How these products were developed is a story in itself.

“This is an antibody-centric company, and we get our antibodies from a library of antibody sequences that is all housed within what we call G-MAB,” Dr. Robert Allen, Senior VP of Antiviral & Immunotherapy Development for Sorrento Therapeutics, said.

It looks like a few large freezers next to each other to someone who walks by this library. All cooling at -80 degrees. “It ranks with the largest of these types of antibody libraries in the industry,” Dr. Allen said.

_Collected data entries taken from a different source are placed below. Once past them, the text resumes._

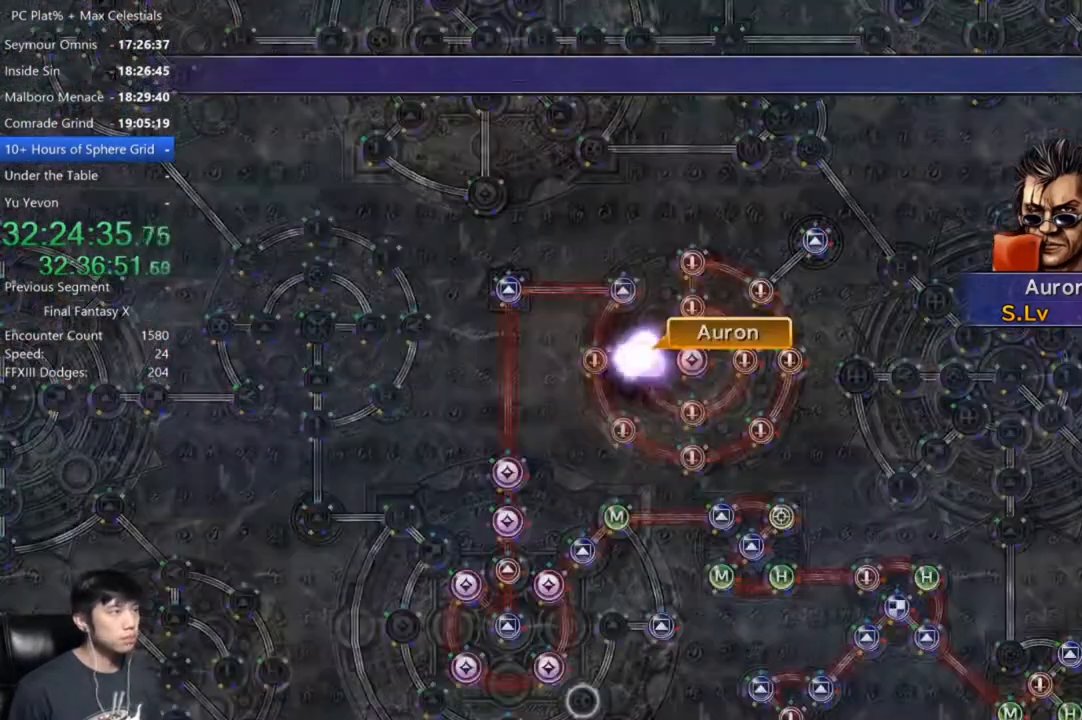
{"buttons": [], "left_stick": "center", "right_stick": "center", "events": []}
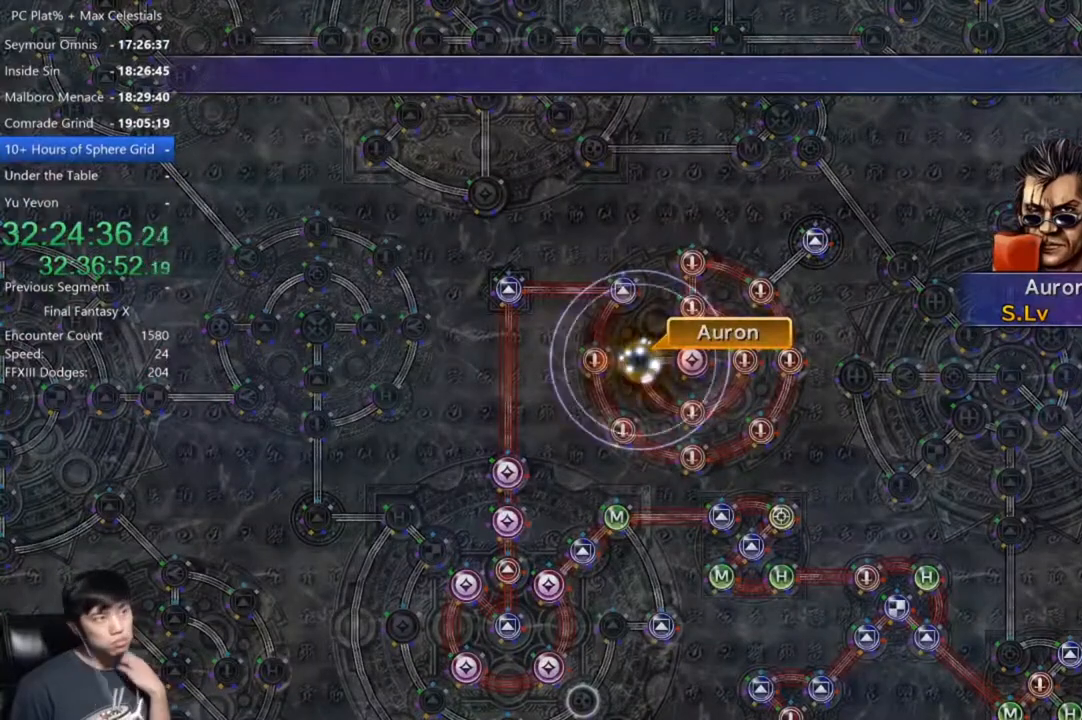
{"buttons": [], "left_stick": "center", "right_stick": "center", "events": []}
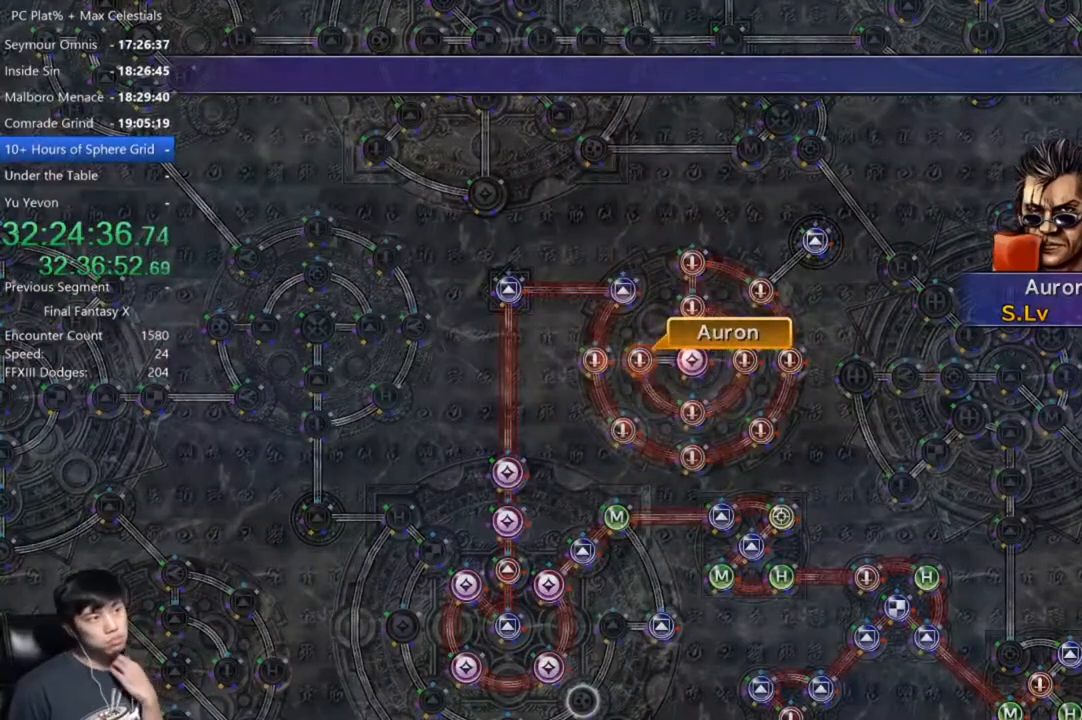
{"buttons": [], "left_stick": "center", "right_stick": "center", "events": []}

He explained that throughout your life, you develop antibody responses to your environment and your surroundings. Six hundred people donated their blood to Sorrento for this. The company then isolated the antibodies, and now, they live here as part of this frozen library.

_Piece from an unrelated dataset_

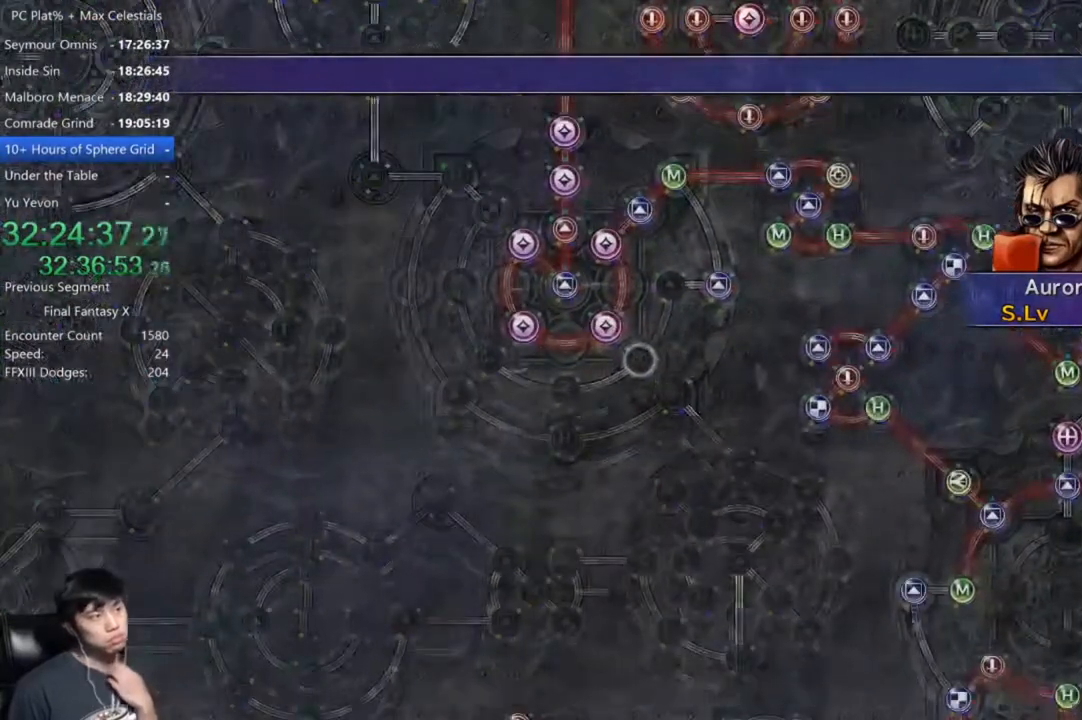
{"buttons": [], "left_stick": "center", "right_stick": "center", "events": []}
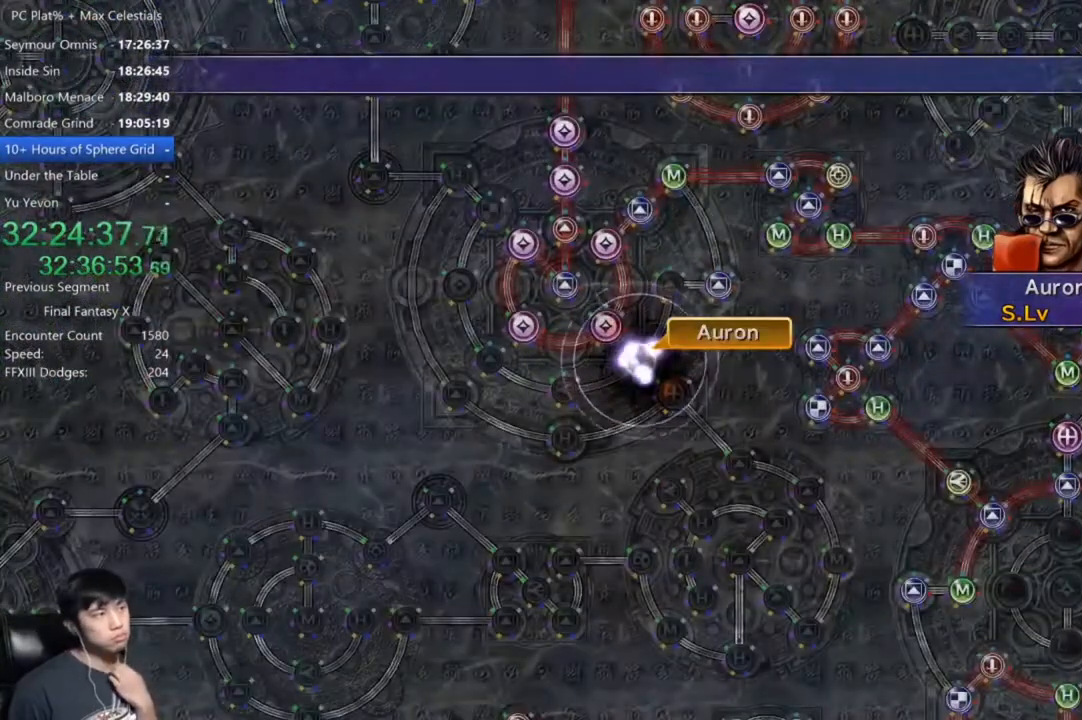
{"buttons": [], "left_stick": "center", "right_stick": "center", "events": []}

“You have a tool now that can be used not only for identifying antibodies for cancer immunotherapy, but now we can use that same library to identify antibodies that are reactive towards infectious disease,” Dr. Allen said.

Which is how they were able to develop their most recent products so quickly. Dr. Royal said these would help in businesses and workspaces, even with FDA-approved vaccines on the market.

“Requiring vaccination or having a vaccination card or some proof, I think, is going to be difficult even for a private company because there are always going to be exceptions. Either health or religious or other types of reasons why people won't wanna get a vaccination,” Dr. Royal said.

“It’s such a marketplace, and you can understand why, just because of the pressure on businesses to open up safely,” Dr. James Neid, an infectious disease specialist and the Director of Infection Prevention for the Medical Center of Aurora, said. He said vaccination is still the most effective way to keep COVID-19 away.

“All of the questions about the future really do depend heavily on the vaccination rate,” he said. “The data is there for people who are fully vaccinated. Beyond that, it gets very challenging. We are still a little bit in the wild west.”

Not every business will want to ask employees to prove they’re vaccinated, so they have to focus on what they can control.

“Each business, it depends on how enclosed it is, how well the ventilation there is, how much outdoor space there is, and what's going on in the community around them,” Dr. Neid said.

Meanwhile, Sorrento’s products are going through the Food and Drug Administration approval process. They received FDA clearance to start a Phase 1 study for COVI-DROPS in March.

“If it gets FDA approval anywhere in the world, you can actually get that one from a CVS or regular drug stores with a prescription,” Dr. Ji said.

And they submitted COVI-STIX for an emergency use authorization back in December.

“We’re moving a lot of things along in the development pathway, but, you know, it takes time,” Dr. Royal said.

On top of masks, temperature checks, vaccinations, and other safety measures, Sorento is working on adding a few more tools to the toolbox.

“Human society is facing the biggest pandemic threat. Of course, if you're a drug company, you want to be in it to hopefully one day have drugs or a vaccine or detection system that can help society and save lives. That's our ultimate goal,” Dr. Ji said.